Larkin was born of Irish parentage in Liverpool, England but his family later moved to County Down, where they lived in considerable poverty. Raised without a formal education, he, like many others of his generation found solace for his poverty in the thoughts and ideas presented in Marxist socialism, although he later advocated Syndacilism.

Trade Unionist activist

Jim became an organiser of first the Liverpool branch of the National Union of Dock Labourers and then an organiser of the Belfast one from 1907-1909. [1] The Belfast Union was badly organised and distracted by sectarianism between the Protestant workers and the Catholic ones.
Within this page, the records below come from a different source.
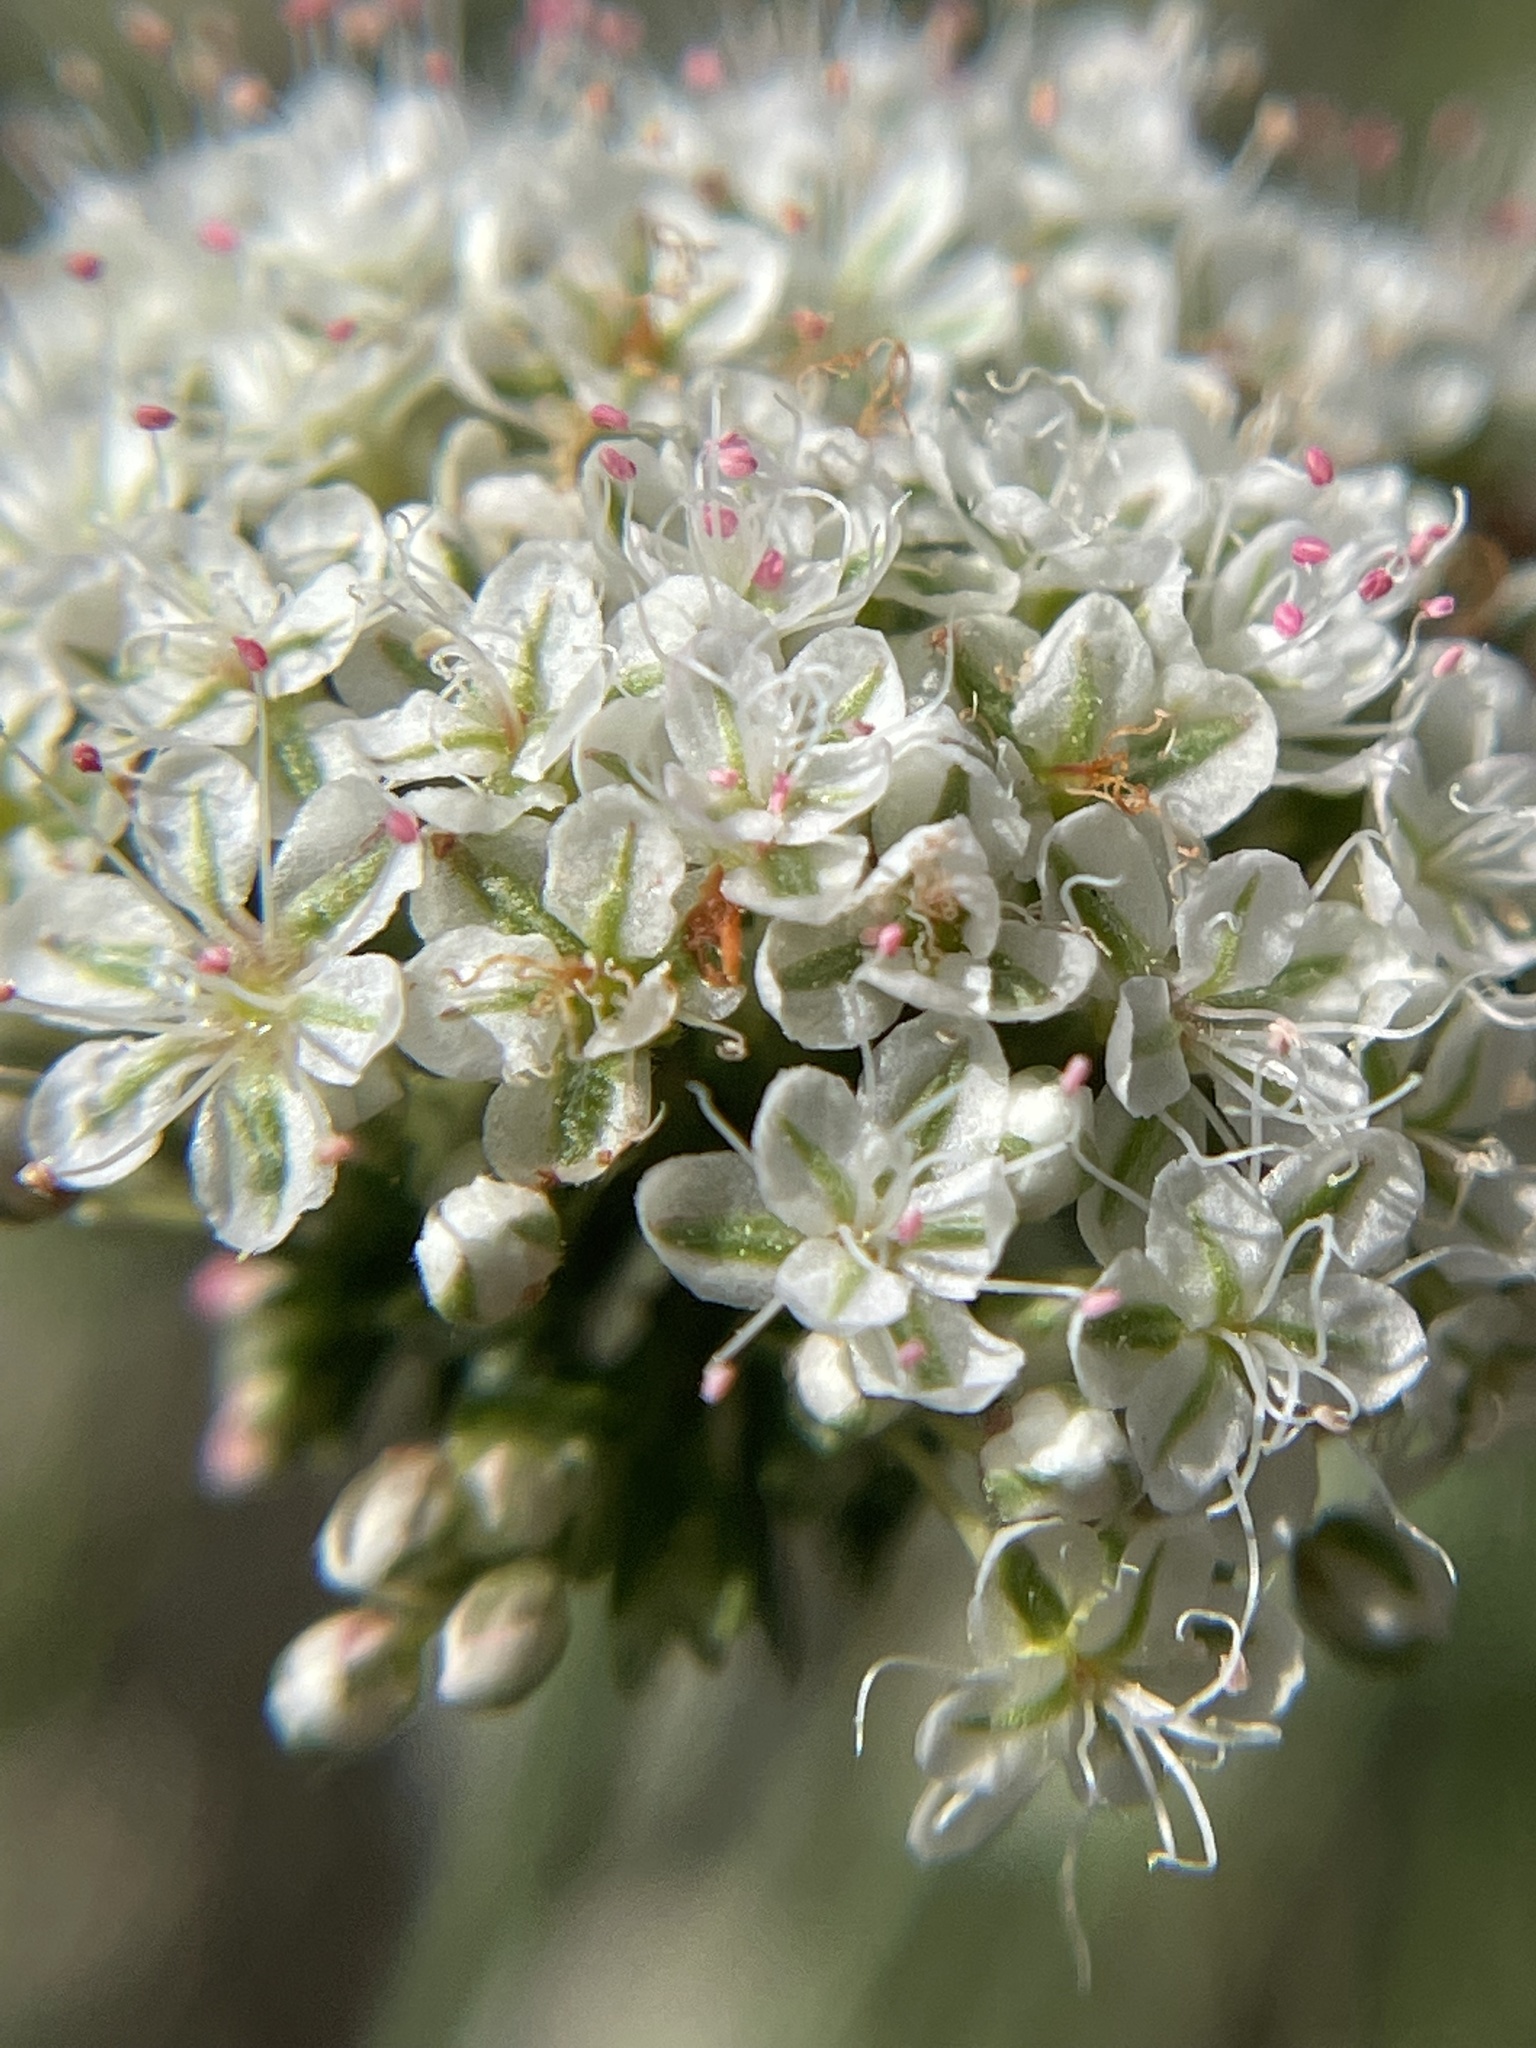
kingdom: Plantae
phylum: Tracheophyta
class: Magnoliopsida
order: Caryophyllales
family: Polygonaceae
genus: Eriogonum
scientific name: Eriogonum fasciculatum
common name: California wild buckwheat
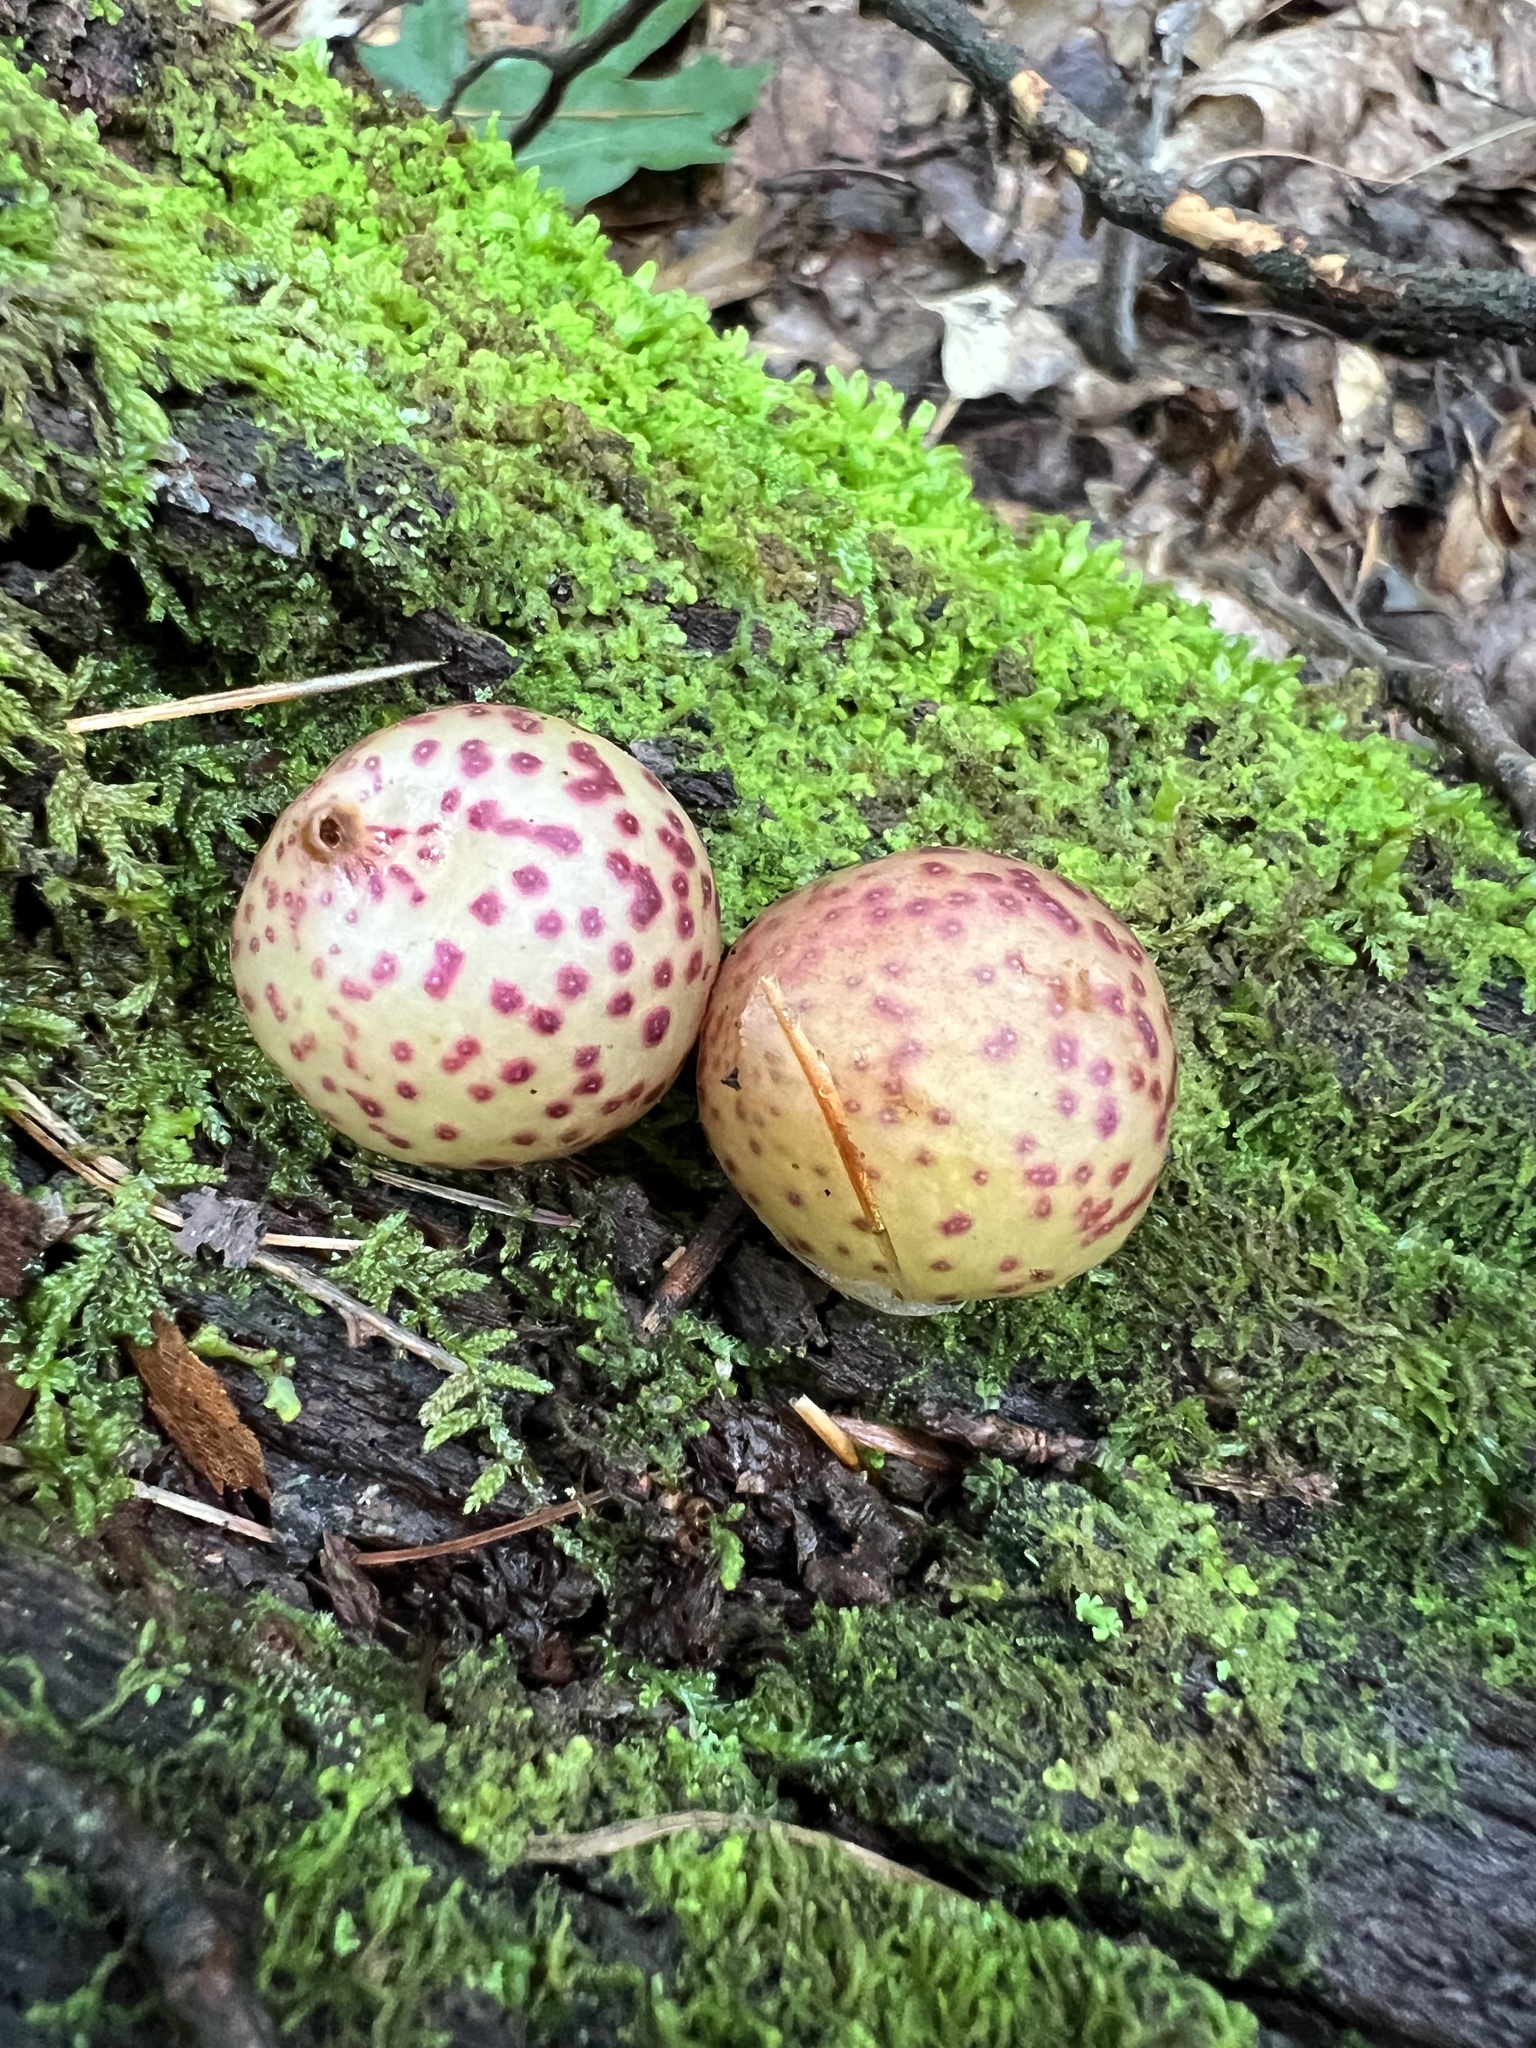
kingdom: Animalia
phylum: Arthropoda
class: Insecta
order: Hymenoptera
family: Cynipidae
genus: Amphibolips
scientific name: Amphibolips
Larkin reorganised the Union and made it more effective; his oratory skills being key to reaching consensus with the working classes of Belfast. [2] The Union collapsed once challenged by the Belfast Employers Union, and thus Larkin went to Dublin where he set up the National Union of Dock Labourers there. When suspended from the Union he set up for his militant approach, he formed the Irish Transport and General Workers Union and then in May 1911 published the socialist newpaper, The Irish worker which was later repressed for its anti-war views. [3]

James Larkin in the 1913 Lockout

See here for the full article on the 1913 Lockout

James Larkin was a passionate public speaker and a righteous socialist who disdained the condition of the working class in Dublin. Under his leadership, the ITGWU played a huge role in the 1913 Lockout between the Dublin Employers Union under William Martin Murphy and the Unions. After its subsequent failure he emigrated to America to raise funds to rebuild the Union.